Wherever "jelas" turns up in the entries, copy out the line that holds it.

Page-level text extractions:
╭──

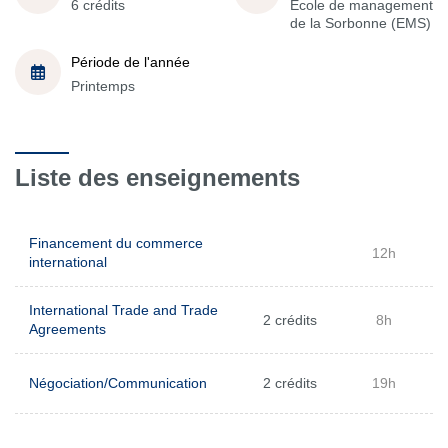
6 crédits
École de management
de la Sorbonne (EMS)
Période de l'année
Printemps
Liste des enseignements
Financement du commerce
12h
international
International Trade and Trade
2 crédits
8h
Agreements
Négociation/Communication
2 crédits
19h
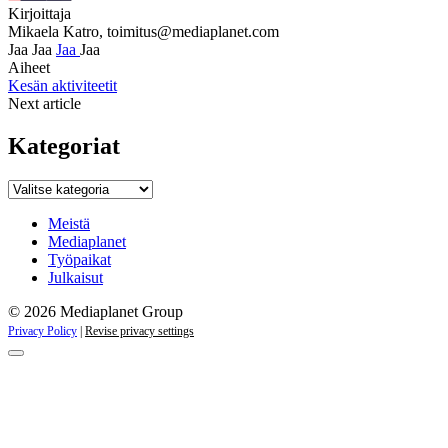
Kirjoittaja
Mikaela Katro,
toimitus@mediaplanet.com
Jaa
Jaa
Jaa
Jaa
Aiheet
Kesän aktiviteetit
Next article
Kategoriat
Kategoriat
Meistä
Mediaplanet
Työpaikat
Julkaisut
© 2026 Mediaplanet Group
Privacy Policy
|
Revise privacy settings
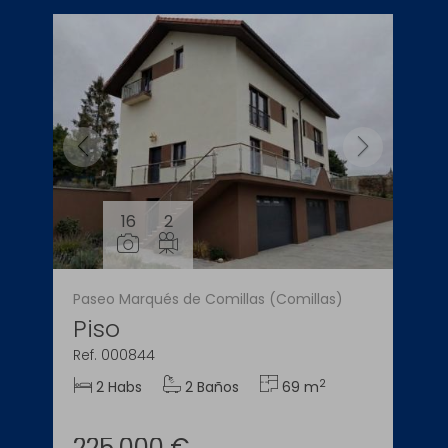
16
2
Paseo Marqués de Comillas (Comillas)
Piso
Ref. 000844
2
2 Habs
2 Baños
69 m
225.000 €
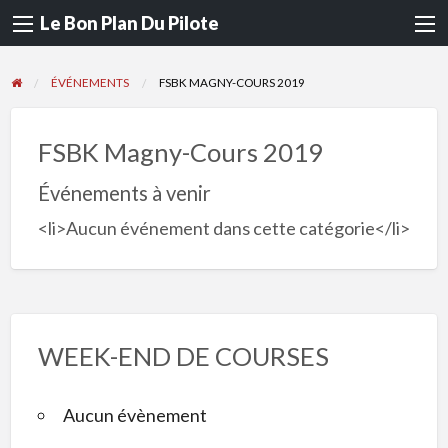
Le Bon Plan Du Pilote
ÉVÉNEMENTS
FSBK MAGNY-COURS 2019
FSBK Magny-Cours 2019
Événements à venir
<li>Aucun événement dans cette catégorie</li>
WEEK-END DE COURSES
Aucun évènement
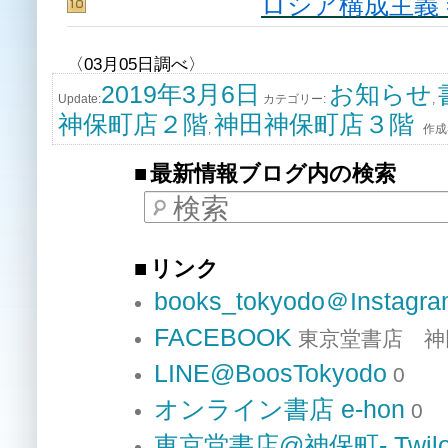
ロシア構成主義 = К
〈03月05日調べ〉
2019年3月6日
お知らせ
Update:
カテゴリー:
,
神保町店２階
神田神保町店３階
,
作成
最新情報ブログ内の検索
検索
リンク
books_tokyodo＠Instagr
FACEBOOK
東京堂書店 神
LINE@BoosTokyodo
0
オンライン書店 e-hon
0
東京堂書店@神保町- Twilo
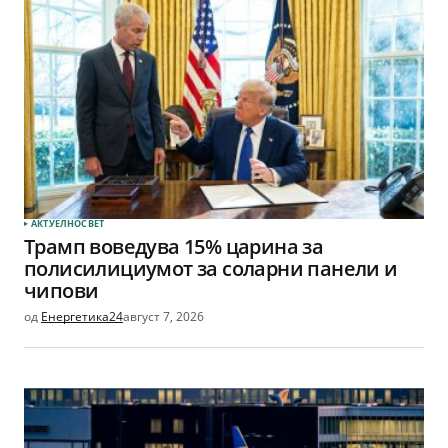
АКТУЕЛНО
СВЕТ
Трамп воведува 15% царина за
полисилициумот за соларни панели и
чипови
од
Енергетика24
август 7, 2026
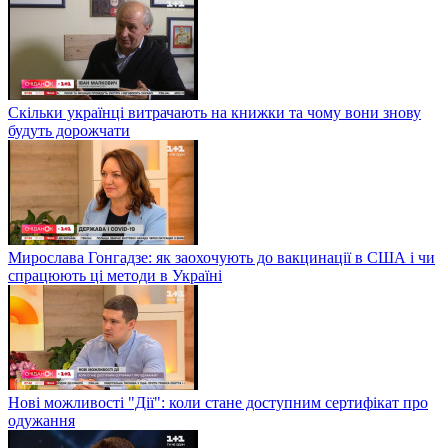
Скільки українці витрачають на книжки та чому вони знову
будуть дорожчати
Мирослава Гонгадзе: як заохочують до вакцинації в США і чи
спрацюють ці методи в Україні
Нові можливості "Дії": коли стане доступним сертифікат про
одужання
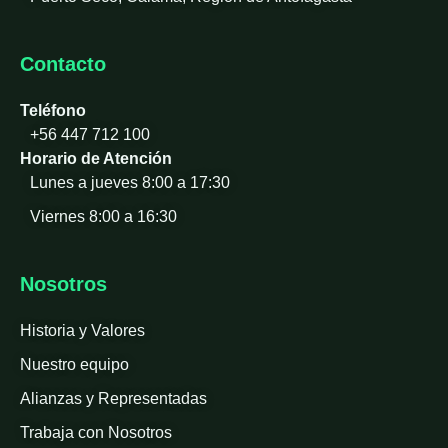
Contacto
Teléfono
+56 447 712 100
Horario de Atención
Lunes a jueves 8:00 a 17:30
Viernes 8:00 a 16:30
Nosotros
Historia y Valores
Nuestro equipo
Alianzas y Representadas
Trabaja con Nosotros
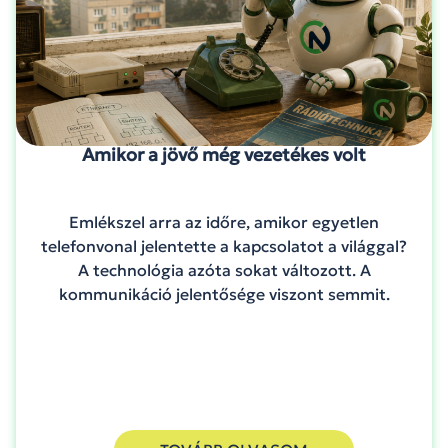
Amikor a jövő még vezetékes volt
Emlékszel arra az időre, amikor egyetlen
telefonvonal jelentette a kapcsolatot a világgal?
A technológia azóta sokat változott. A
kommunikáció jelentősége viszont semmit.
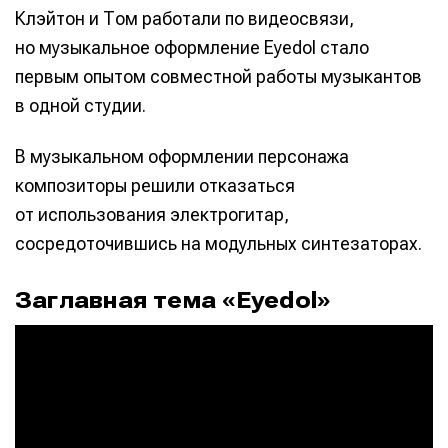
Клэйтон и Том работали по видеосвязи,
Мы в социальных сетях
Мы в социальных сетях
но музыкальное оформление Eyedol стало
первым опытом совместной работы музыкантов
в одной студии.
Информация
Информация
В музыкальном оформлении персонажа
О проекте
О проекте
Реклама
Реклама
композиторы решили отказаться
Редакционная политика (в разработке)
Редакционная политика (в разработке)
от использования электрогитар,
Предложение новостей
Предложение новостей
Помощь проекту
Помощь проекту
сосредоточившись на модульных синтезаторах.
Заглавная тема «Eyedol»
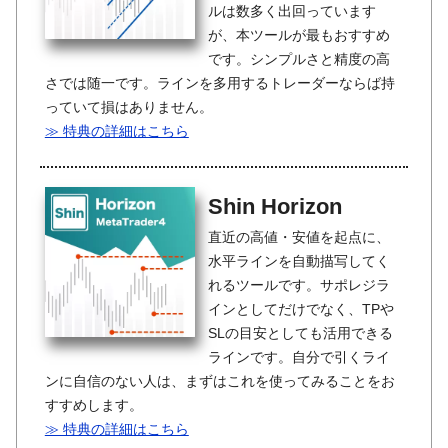
ルは数多く出回っています
が、本ツールが最もおすすめ
です。シンプルさと精度の高
さでは随一です。ラインを多用するトレーダーならば持
っていて損はありません。
≫ 特典の詳細はこちら
Shin Horizon
直近の高値・安値を起点に、
水平ラインを自動描写してく
れるツールです。サポレジラ
インとしてだけでなく、TPや
SLの目安としても活用できる
ラインです。自分で引くライ
ンに自信のない人は、まずはこれを使ってみることをお
すすめします。
≫ 特典の詳細はこちら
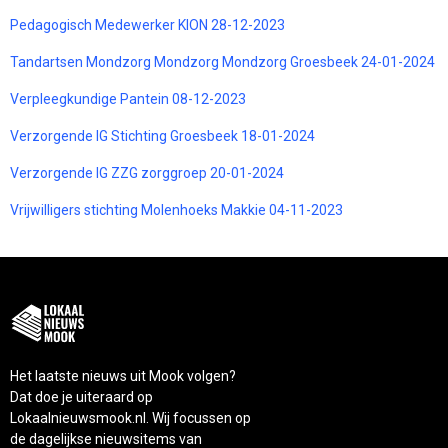
Pedagogisch Medewerker KION 28-12-2023
Tandartsen Mondzorg Mondzorg Mondzorg Groesbeek 24-01-2024
Verpleegkundige Pantein 08-12-2023
Verzorgende IG Stichting Groesbeek 18-01-2024
Verzorgende IG ZZG zorggroep 20-01-2024
Vrijwilligers stichting Molenhoeks Makkie 04-11-2023
Het laatste nieuws uit Mook volgen?
Dat doe je uiteraard op
Lokaalnieuwsmook.nl. Wij focussen op
de dagelijkse nieuwsitems van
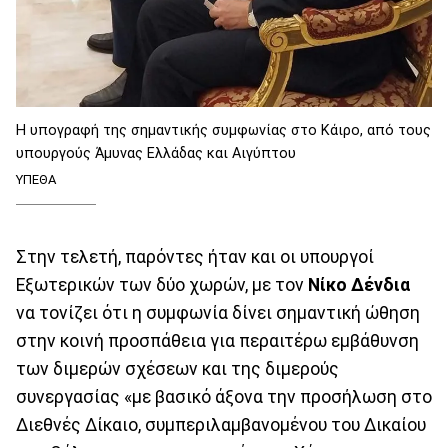
Η υπογραφή της σημαντικής συμφωνίας στο Κάιρο, από τους
υπουργούς Άμυνας Ελλάδας και Αιγύπτου
ΥΠΕΘΑ
Στην τελετή, παρόντες ήταν και οι υπουργοί
Εξωτερικών των δύο χωρών, με τον
Νίκο Δένδια
να τονίζει ότι η συμφωνία δίνει σημαντική ώθηση
στην κοινή προσπάθεια για περαιτέρω εμβάθυνση
των διμερών σχέσεων και της διμερούς
συνεργασίας «με βασικό άξονα την προσήλωση στο
Διεθνές Δίκαιο, συμπεριλαμβανομένου του Δικαίου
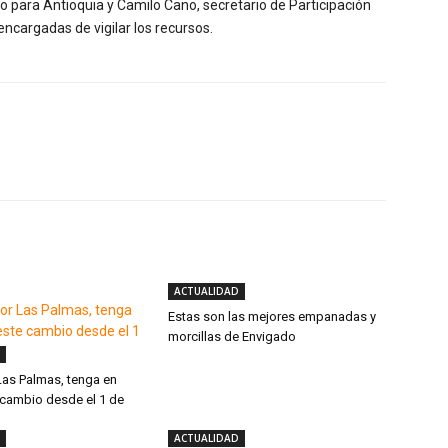
o para Antioquia y Camilo Cano, secretario de Participación
ncargadas de vigilar los recursos.
Twitter
WhatsApp
Linkedin
ACTUALIDAD
Estas son las mejores empanadas y
morcillas de Envigado
 Las Palmas, tenga en
 cambio desde el 1 de
ACTUALIDAD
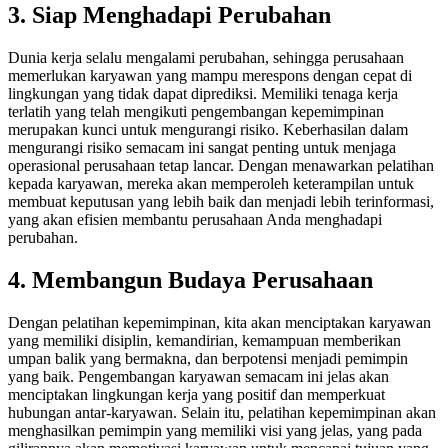
3.
Siap Menghada
pi Perubahan
Dunia kerja selalu mengalami perubahan, sehingga perusahaan
memerlukan karyawan yang mampu merespons dengan cepat di
lingkungan yang tidak dapat diprediksi. Memiliki tenaga kerja
terlatih yang telah mengikuti pengembangan kepemimpinan
merupakan kunci untuk mengurangi risiko. Keberhasilan dalam
mengurangi risiko semacam ini sangat penting untuk menjaga
operasional perusahaan tetap lancar. Dengan menawarkan pelatihan
kepada karyawan, mereka akan memperoleh keterampilan untuk
membuat keputusan yang lebih baik dan menjadi lebih terinformasi,
yang akan efisien membantu perusahaan Anda menghadapi
perubahan.
4.
Membangun Budaya Perusahaan
Dengan pelatihan kepemimpinan, kita akan menciptakan karyawan
yang memiliki disiplin, kemandirian, kemampuan memberikan
umpan balik yang bermakna, dan berpotensi menjadi pemimpin
yang baik. Pengembangan karyawan semacam ini jelas akan
menciptakan lingkungan kerja yang positif dan memperkuat
hubungan antar-karyawan. Selain itu, pelatihan kepemimpinan akan
menghasilkan pemimpin yang memiliki visi yang jelas, yang pada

╰──

Task output:
yang baik. Pengembangan karyawan semacam ini jelas akan
menghasilkan pemimpin yang memiliki visi yang jelas, yang pada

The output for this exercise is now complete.